La révélation débute de façon saisissante, comme si Schmid et son co-scénariste avaient choisi d'adapter fidèlement les minutes du procès. L'une des séquences les plus marquantes du film est sans doute celle où le procureur joué par Kerry Fox est contraint de se rendre en Serbie avec son témoin et la partie adverse afin de vérifier dans les faits si le témoignage est fiable ou non. Ou comment une simple histoire de gabarit de bus peut remettre en question tout un procès, donc des années de travail, donc l'avenir d'un pays et la crédibilité de la justice. Il est cependant regrettable que le nombre de scènes de cette envergure diminue régulièrement avant de se réduire à peau de chagrin et de rendre le film moins passionnant que précédemment car encombré par davantage de conventions. Les dialogues auraient notamment gagné à être plus affinés, le spectateur un peu rompu au genre devenant rapidement capable de terminer lui-même une réplique sur deux. C'est sur ce point que Schmid déçoit, par un échec relatif dans son entreprise de remodernisation du film judiciaire. Le portrait de femmes est touchant, mais un tel sujet aurait dû accoucher d'un constat plus fort, presque épidermique, sur la dégueulasserie de certains rapports de force.

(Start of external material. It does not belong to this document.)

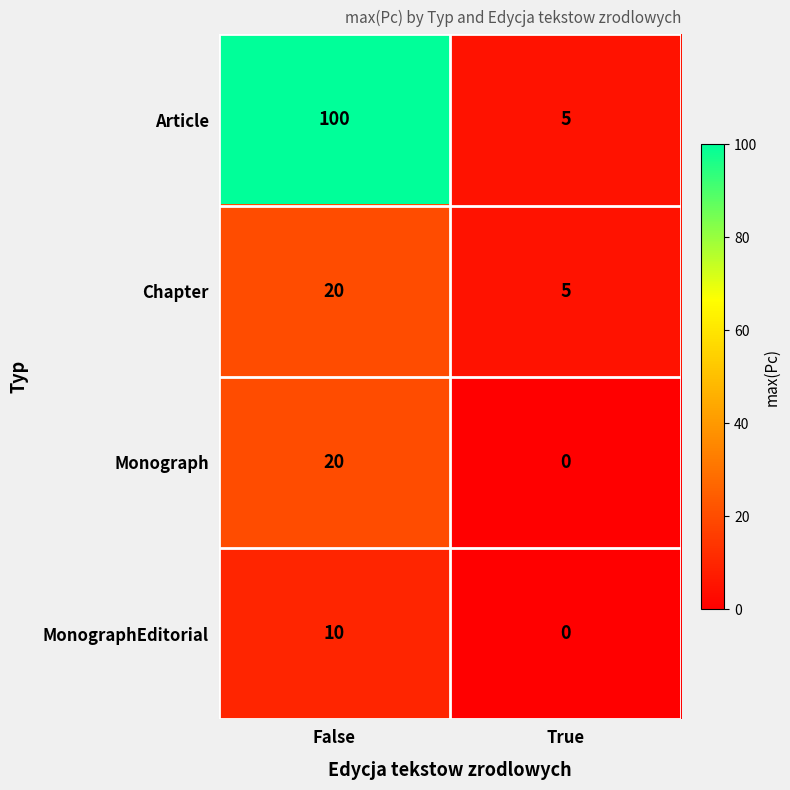

The value of Article at True is 5. True or false?

True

La mise en scène est à cette image, parfois impressionnante mais souvent timorée. Hans Christian Schmid a en fait repris à son compte les tics visuels de bon nombre de réalisateurs de films politiques ; or La révélation avait les moyens de se distinguer du lot à condition de ne pas ressembler à un énième dérivé de State of play. Ce qu'il finit malheureusement par être. Heureusement, les deux actrices principales font preuve d'une sobriété réellement bouleversantes, parvenant à placer leurs personnages sur la corde raide, entre confiance absolue et pudeur forcée. Révélée par Cristian Mungiu, Anamaria Marinca est particulièrement brillante dans le rôle de cette femme brisée par le chemin funeste pris par son pays et surtout par une destinée personnelle qui la rend d'autant plus fragile. Elle est l'atout numéro 1 d'un film qui donne envie de continuer à suivre le cinéaste allemand mais qui ne restera pas aussi mémorable que Requiem dans sa façon de revisiter un genre.
La révélation (Sturm) de Hans-Christian Schmid. 1h50. Sortie : 17/03/2010.
1 commentaire sur “LA RÉVÉLATION”
Rebonjour Rob, ce film est en effet très bien mais je m'attendais à un film plus fort voire plus tragique sur la fin mais si on aboutit à un constat d'échec pour une des parties. Bonne après-midi.